@pablo @OkComputer I found the solution, tagging you OkComputer, in case you have the same problem as I had.
I managed to find a way to enable more verbose logs in my OpenSearch container by adding the following yaml key-value pair to my OpenSearch .values file at the top level.
rootLogger.level: Debug
This was kinda hard to figure out, since the helm chart templates that you can find for OpenSearch has changed a lot since the guides were made. After enabling this debugging I was able to find out that the error was due to OpenSearch not being able to verify the CA-chain of Keycloak.

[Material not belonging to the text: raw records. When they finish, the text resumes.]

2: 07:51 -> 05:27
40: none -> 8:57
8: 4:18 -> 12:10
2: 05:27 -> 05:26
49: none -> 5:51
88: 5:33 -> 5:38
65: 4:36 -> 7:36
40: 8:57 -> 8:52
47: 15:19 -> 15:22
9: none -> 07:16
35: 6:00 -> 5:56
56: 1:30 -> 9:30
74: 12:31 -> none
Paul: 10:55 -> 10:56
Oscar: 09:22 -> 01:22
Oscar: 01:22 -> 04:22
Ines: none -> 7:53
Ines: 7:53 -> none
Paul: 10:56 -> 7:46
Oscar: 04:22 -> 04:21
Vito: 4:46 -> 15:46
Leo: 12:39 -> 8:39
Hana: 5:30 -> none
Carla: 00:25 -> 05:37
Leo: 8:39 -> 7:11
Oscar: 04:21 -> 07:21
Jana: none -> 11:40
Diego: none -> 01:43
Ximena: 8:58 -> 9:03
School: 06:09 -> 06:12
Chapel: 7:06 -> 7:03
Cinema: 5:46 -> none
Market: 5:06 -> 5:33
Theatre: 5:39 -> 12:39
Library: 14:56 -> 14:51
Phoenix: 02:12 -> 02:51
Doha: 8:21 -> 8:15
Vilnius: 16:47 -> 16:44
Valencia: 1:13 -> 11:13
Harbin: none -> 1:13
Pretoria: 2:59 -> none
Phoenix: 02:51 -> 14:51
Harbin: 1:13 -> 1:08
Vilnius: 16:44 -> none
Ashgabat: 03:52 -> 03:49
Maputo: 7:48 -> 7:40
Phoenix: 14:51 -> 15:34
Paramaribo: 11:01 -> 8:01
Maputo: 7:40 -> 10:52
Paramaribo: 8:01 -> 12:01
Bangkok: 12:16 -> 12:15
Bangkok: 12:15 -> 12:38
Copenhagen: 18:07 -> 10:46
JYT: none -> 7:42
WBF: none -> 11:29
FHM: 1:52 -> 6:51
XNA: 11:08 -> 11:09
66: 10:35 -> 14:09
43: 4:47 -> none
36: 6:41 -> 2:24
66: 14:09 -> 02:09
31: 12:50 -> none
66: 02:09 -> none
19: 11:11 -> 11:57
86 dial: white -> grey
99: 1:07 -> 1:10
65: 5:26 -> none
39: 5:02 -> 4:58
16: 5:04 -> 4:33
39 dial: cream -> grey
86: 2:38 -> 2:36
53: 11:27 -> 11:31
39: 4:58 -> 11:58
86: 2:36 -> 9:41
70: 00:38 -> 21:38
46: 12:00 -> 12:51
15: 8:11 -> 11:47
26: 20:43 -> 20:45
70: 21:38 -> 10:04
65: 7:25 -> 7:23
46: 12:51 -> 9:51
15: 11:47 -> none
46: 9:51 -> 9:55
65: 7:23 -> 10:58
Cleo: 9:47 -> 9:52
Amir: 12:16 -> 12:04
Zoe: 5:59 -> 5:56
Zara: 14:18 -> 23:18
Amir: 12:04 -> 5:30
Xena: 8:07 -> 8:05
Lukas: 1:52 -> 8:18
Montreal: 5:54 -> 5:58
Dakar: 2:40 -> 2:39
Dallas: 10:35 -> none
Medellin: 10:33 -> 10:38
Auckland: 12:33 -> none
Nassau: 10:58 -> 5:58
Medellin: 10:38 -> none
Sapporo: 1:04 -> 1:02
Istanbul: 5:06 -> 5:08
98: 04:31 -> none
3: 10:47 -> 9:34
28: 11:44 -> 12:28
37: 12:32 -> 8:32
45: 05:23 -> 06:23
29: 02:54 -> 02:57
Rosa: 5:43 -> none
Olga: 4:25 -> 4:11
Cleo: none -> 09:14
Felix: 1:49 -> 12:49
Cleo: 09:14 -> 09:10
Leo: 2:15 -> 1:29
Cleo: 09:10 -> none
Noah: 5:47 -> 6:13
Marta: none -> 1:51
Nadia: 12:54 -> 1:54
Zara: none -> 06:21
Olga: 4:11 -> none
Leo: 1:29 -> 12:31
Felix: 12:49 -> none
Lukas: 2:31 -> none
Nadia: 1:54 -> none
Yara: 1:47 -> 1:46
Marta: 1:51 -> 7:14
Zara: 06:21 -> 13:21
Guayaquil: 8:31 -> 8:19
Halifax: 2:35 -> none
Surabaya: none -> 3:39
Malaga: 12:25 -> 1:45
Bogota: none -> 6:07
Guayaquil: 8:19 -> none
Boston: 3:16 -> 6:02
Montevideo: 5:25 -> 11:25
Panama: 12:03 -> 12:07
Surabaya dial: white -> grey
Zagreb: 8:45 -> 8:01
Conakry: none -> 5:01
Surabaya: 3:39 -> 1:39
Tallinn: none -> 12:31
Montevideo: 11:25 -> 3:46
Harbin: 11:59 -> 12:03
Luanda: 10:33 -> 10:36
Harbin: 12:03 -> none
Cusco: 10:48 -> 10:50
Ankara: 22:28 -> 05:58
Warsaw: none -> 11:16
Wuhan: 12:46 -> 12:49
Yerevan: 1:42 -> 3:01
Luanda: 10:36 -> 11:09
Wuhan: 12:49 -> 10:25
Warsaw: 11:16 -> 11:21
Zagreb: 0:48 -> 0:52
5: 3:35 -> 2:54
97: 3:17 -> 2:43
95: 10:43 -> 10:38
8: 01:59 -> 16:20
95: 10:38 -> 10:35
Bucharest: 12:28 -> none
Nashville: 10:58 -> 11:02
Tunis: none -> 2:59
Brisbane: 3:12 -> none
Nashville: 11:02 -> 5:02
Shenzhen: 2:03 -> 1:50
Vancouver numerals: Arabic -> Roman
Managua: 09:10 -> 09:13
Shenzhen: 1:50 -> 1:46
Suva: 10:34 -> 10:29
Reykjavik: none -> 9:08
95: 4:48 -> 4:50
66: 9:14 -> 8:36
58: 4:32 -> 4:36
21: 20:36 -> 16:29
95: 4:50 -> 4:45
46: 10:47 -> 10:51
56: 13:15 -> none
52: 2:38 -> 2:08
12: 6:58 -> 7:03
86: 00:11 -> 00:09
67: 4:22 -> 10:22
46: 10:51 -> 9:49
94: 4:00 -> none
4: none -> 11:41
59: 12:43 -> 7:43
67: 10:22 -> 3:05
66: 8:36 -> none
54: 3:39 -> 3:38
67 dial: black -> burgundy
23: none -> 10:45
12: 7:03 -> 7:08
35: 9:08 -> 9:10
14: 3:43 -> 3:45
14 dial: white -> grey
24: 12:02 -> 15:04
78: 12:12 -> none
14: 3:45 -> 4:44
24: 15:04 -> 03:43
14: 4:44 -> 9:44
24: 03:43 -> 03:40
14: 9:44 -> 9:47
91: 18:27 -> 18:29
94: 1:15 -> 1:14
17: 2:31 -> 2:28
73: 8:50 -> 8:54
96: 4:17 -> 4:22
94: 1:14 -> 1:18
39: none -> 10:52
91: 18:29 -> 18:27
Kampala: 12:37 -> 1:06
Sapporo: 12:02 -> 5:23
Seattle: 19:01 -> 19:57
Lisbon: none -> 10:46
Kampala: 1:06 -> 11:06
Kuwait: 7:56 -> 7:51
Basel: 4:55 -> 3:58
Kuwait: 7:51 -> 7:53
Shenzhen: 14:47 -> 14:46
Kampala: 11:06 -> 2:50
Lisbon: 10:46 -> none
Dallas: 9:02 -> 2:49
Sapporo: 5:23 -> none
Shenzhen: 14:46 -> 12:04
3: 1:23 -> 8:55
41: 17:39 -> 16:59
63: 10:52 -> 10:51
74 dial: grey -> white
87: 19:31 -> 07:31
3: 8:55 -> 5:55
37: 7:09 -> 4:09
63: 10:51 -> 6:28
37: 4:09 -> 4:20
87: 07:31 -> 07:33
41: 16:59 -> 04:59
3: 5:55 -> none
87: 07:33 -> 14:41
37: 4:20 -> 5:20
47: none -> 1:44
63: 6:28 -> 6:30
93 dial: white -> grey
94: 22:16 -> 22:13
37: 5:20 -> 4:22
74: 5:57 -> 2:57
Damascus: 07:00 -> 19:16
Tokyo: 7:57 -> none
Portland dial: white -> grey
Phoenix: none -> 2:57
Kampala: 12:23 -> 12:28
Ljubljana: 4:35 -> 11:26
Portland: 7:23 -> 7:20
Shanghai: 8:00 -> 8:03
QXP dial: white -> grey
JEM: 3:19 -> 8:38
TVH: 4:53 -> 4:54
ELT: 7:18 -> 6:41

I fixed this issue by adding the CA chain to my OpenSearch container with the following addition to the yaml:
securityConfig:
enabled: true
config:
dataComplete: false
data:
root-ca.pem: |
-----BEGIN CERTIFICATE-----
xxxxxxxxxxxxxxxxxxxxxxxxxxxxxxxxxx
-----END CERTIFICATE-----
-----BEGIN CERTIFICATE-----
xxxxxxxxxxxxxxxxxxxxxxxxxxxxxxxxxx
-----END CERTIFICATE-----
-----BEGIN CERTIFICATE-----
xxxxxxxxxxxxxxxxxxxxxxxxxxxxxxxxxx
-----END CERTIFICATE-----
as well as the following addition to my config.yml:
openid_auth_domain:
http_enabled: true
transport_enabled: true
order: 1
http_authenticator:
type: openid
challenge: false
config:
openid_connect_idp:
enable_ssl: true
verify_hostnames: false
pemtrustedcas_filepath: /usr/share/opensearch/config/opensearch-security/root-ca.pem
roles_key: roles
subject_key: preferred_username
openid_connect_url: "https://qa.idp.supplier-overview.kmd.dk/realms/opensearch/.well-known/openid-configuration"
authentication_backend:
type: noop
The important change here is the pemtrustedcas_filepath which is now pointing to the root-ca.pem which I defined earlier. The way to get your CA chain is to go the URL of your IDP in the browser (in my case it was keycloak). Click on the lock next to the left of your URL, click the arrow to the right of “connection is secure”, then click on “Certificate is valid” and go to details. Here you will see the Certificate Hierachy. Export all the certificates in your hierachy and concatenate them into a single file like I have doon in my root-ca.pem. These are all public certificates, and do not need to be hidden away as a secret.